La redondez del círculo (polar ártico)

Pasé un mes en el poblado esquimal, recuperando fuerzas y planeando mis próximos movimientos. Me gané su simpatía con mi amabilidad y mi don de gentes. Les hice creer que sabía su idioma, pero en realidad sólo decía cosas como “ak”, “gikdor” y alguna palabra en francés que recordaba de mis tiempos en la escuela. Me reía con profusión. Si algo me enseñó mi madre era a reírme con profusión. Siempre me decía: “Tú ríe mucho, hijo, ríe hasta reventar”. Porque ella era sabia, pero no muy culta, y la palabra profusión no la conocía. Conocía otras palabras, como alicates, buganvilla, estor o trepidante. Pero profusión no. “No hace falta ser un buen chef para degustar un buen plato”, que diría Heaviside.
Hice muchos amigos entre los esquimales, a los que yo cariñosamente llamaba “sucios indios achaparrados”, “comedores de hielo” y otras lindezas propias de alguien con estudios como yo. Por eso me dio mucha pena la noche en que partí. Me desperté a una hora que yo, por tener reloj, sabía cual era, pero ellos no. Me vestí con las ropas que me habían regalado a los pocos días de llegar.
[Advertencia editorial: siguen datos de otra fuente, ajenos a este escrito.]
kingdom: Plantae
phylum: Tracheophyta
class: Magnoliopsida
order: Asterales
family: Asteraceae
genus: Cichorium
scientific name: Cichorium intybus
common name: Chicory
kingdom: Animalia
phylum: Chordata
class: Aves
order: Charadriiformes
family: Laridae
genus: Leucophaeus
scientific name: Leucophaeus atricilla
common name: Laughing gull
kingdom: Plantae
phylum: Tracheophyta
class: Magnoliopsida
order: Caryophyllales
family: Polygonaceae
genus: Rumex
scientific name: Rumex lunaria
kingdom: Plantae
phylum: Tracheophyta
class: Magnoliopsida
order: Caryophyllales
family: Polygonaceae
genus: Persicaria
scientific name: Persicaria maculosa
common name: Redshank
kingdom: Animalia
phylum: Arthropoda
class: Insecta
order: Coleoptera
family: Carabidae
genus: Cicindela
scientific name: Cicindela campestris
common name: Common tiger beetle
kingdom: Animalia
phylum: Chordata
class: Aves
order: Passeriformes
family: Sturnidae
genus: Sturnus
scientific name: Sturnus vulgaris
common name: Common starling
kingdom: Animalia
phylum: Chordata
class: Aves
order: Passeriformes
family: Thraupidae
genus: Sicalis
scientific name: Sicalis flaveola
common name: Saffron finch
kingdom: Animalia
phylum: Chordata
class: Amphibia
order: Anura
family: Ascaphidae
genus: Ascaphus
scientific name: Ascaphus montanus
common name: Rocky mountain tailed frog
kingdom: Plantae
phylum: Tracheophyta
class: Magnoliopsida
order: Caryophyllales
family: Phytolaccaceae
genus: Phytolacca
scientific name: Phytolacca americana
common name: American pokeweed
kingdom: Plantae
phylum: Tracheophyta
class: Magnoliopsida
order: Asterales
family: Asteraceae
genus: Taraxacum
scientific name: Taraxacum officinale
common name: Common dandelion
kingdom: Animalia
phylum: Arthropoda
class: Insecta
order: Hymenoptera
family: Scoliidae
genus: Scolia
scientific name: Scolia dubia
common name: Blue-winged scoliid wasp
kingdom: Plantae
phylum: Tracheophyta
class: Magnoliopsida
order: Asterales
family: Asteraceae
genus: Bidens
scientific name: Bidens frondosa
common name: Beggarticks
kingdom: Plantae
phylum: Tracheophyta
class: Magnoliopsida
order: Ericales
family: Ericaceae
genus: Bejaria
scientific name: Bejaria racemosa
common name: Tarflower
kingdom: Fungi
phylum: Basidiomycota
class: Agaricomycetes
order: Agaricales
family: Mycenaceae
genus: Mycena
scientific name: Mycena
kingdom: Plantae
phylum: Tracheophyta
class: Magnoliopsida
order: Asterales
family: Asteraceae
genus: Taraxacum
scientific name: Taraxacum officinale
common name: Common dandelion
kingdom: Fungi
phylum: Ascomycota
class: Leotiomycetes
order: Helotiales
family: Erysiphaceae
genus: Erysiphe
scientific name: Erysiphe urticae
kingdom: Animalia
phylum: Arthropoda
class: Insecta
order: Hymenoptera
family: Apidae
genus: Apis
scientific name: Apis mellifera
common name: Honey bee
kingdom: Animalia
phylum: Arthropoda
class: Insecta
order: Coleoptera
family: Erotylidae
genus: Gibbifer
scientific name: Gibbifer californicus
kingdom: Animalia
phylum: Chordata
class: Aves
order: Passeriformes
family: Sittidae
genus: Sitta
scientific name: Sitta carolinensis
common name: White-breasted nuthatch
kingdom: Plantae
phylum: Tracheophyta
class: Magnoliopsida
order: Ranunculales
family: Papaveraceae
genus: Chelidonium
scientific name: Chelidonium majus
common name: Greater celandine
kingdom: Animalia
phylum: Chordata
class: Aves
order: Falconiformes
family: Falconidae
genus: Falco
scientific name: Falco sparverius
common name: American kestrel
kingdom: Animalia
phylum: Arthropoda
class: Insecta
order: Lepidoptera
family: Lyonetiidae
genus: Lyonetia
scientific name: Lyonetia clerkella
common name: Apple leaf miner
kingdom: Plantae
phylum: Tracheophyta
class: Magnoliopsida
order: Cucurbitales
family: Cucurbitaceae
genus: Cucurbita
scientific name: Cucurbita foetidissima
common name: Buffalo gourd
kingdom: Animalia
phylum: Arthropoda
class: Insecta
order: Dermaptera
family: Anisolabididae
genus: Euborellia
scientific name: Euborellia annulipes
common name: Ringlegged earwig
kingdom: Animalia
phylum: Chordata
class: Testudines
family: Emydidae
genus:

Me deslicé fuera del iglú que habían construido para mí, intentando no despertar a las mujeres que se habían ofrecido a calentar mi cuerpo en las frías noches del invierno septentrional. Sorteé las demás viviendas, abriéndome paso a través del poblado que no sólo había sido mi residencia durante los últimos treinta días. Había sido mi hogar. Cuando llegué al último iglú, aquel que marcaba el final del pueblo, rebusqué en mis bolsillos hasta encontrar lo que necesitaba, me agaché con los ojos bañados en lágrimas hasta quedar a pocos centímetros de la base de esa construcción helada, encendí el mechero, le prendí fuego al poblado y sin mirar atrás me adentré en la espesa noche del Ártico.